READING TEXT
Opinion
21-CV-4959 (PAE)
08-24-2021
ORDER OF DISMISSAL
PAUL A. ENGELMAYER, UNITED STATES DISTRICT JUDGE
Plaintiff Frank Mazzocchi (“Mazzocchi”), of Brooklyn, New York, who appears pro se, purports to assert claims under 28 U.S.C. §§ 1651, 2201, and 1331; the Fifth, Ninth, and Fourteenth Amendments to the Constitution of the United States; and Local Civil Rule 1.6 of this Court. He sues nine attorneys, many of who are or were involved in Mazzocchi's pending litigation in this court in Mazzocchi v. Windsor Owners Corp., 11 Civ. 7913 (RA) (SDA). Mazzocchi invokes the Court's federal-question jurisdiction, and seeks declaratory relief as well as the removal of the state-court litigation that he initiated in the New York Supreme Court, New York County, to this Court.
Mazzocchi has paid the fees to bring this action. For the reasons set forth below, the Court dismisses this action for lack of subject-matter jurisdiction.
STANDARD OF REVIEW
The Court has the authority to dismiss a complaint, even when the plaintiff has paid the relevant fees, if it determines that the action is frivolous, see Fitzgerald v. First E. Seventh Tenants Corp., 221 F.3d 362, 363-64 (2d Cir. 2000), or that the Court lacks subject-matter jurisdiction, see Fed. R. Civ. P. 12(h)(3); Ruhrgas AG v. Marathon Oil Co., 526 U.S. 574, 583 (1999). The Court is obliged, however, to construe pro se pleadings liberally, Harris v. Mills, 572 F.3d 66, 72 (2d Cir. 2009), and interpret them to raise the “strongest [claims] that they suggest, ” Triestman v. Fed. Bureau of Prisons, 470 F.3d 471, 474 (2d Cir. 2006) (quotation marks and citations omitted, emphasis in original).
BACKGROUND
Mazzocchi alleges the following: In May 2018, Mazzocchi filed a pro se action in the New York Supreme Court, New York County (“the New York Supreme Court”), against eight of the nine defendants named in this action seeking relief under New York Judiciary Law § 487 because of the conduct of those defendants in Mazzocchi, 11 Civ. 7913 (RA) (SDA). In March 2019, the New York Supreme Court dismissed the state-court action “without reason and with prejudice.” Id. Dkt. 1, at 4.
Mazzocchi appealed. But his appeal was unsuccessful. In September 2020, Mazzocchi sought reconsideration from the Appellate Division, or in the alternative, leave to appeal in the New York Court of Appeals. The Appellate Division denied reconsideration and also denied leave to appeal in November 2020. Id. at 8, 179. On April 26, 2021, Mazzocchi sought leave to appeal from the New York Court of Appeals, and his leave petition is pending in that court.
On July 9, 2020, the New York Supreme Court, Appellate Division, First Department, affirmed the dismissal of Mazzocchi's claims against Defendants Gilbert, Lazarus, Koplovitz, Berkowitz, Goldberg, Cholst, and Wagner, and dismissed his appeal against Defendant Curtis; Defendant Brown represented some of the defendants in the appeal. Mazzocchi v. Gilbert, 185 A.D.3d 438 (1st Dep't 2020).
Mazzocchi v. Gilbert, No. 2019-21682 (1st Dep't Nov. 5, 2020).

DATA PROVIDED
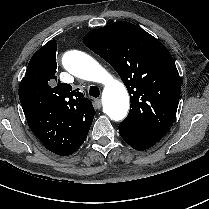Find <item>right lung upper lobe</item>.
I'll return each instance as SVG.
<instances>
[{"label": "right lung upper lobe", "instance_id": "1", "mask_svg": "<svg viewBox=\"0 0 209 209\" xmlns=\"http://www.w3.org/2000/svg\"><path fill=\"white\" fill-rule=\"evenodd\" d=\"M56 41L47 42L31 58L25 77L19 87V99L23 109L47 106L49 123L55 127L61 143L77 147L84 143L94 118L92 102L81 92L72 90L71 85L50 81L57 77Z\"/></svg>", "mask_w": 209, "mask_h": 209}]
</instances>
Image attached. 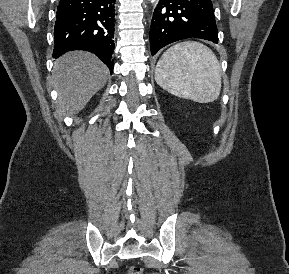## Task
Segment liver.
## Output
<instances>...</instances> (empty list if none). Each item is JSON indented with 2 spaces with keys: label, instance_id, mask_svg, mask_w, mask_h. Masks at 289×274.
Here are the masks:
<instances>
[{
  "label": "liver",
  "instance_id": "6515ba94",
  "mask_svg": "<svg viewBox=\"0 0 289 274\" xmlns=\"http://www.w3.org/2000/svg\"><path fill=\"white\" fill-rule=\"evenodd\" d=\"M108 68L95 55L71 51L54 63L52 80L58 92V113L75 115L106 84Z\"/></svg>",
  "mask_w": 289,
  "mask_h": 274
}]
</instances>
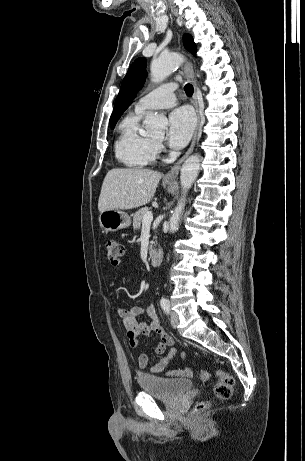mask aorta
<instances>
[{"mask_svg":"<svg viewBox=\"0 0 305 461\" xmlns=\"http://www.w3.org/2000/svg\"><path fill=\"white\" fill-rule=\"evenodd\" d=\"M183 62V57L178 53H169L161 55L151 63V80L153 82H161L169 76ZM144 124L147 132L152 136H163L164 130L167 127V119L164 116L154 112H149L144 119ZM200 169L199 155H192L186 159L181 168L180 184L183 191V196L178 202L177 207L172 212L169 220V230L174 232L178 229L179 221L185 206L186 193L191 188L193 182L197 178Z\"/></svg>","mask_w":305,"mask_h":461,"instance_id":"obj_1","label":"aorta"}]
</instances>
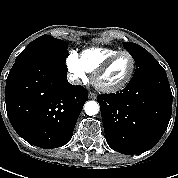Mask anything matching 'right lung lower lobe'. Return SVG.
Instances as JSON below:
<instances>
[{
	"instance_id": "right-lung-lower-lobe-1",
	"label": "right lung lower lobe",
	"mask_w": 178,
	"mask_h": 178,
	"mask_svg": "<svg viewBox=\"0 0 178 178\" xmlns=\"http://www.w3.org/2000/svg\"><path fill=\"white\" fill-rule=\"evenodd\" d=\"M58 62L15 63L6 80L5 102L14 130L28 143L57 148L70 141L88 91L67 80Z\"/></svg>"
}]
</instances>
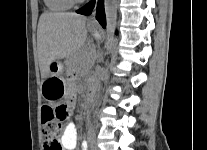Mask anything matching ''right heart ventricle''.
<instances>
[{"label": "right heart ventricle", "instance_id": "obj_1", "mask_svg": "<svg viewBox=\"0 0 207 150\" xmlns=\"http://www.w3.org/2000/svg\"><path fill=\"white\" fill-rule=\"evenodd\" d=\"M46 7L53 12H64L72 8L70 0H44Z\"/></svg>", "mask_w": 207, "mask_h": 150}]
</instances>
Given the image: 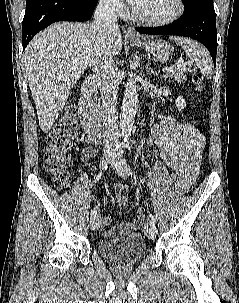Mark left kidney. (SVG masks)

EXERCISE REQUIREMENTS
From the dismissal order above, give again word for word the passage starting with "Mazzocchi has paid" and going on through "of subject-matter jurisdiction.".

RESPONSE
Mazzocchi has paid the fees to bring this action. For the reasons set forth below, the Court dismisses this action for lack of subject-matter jurisdiction.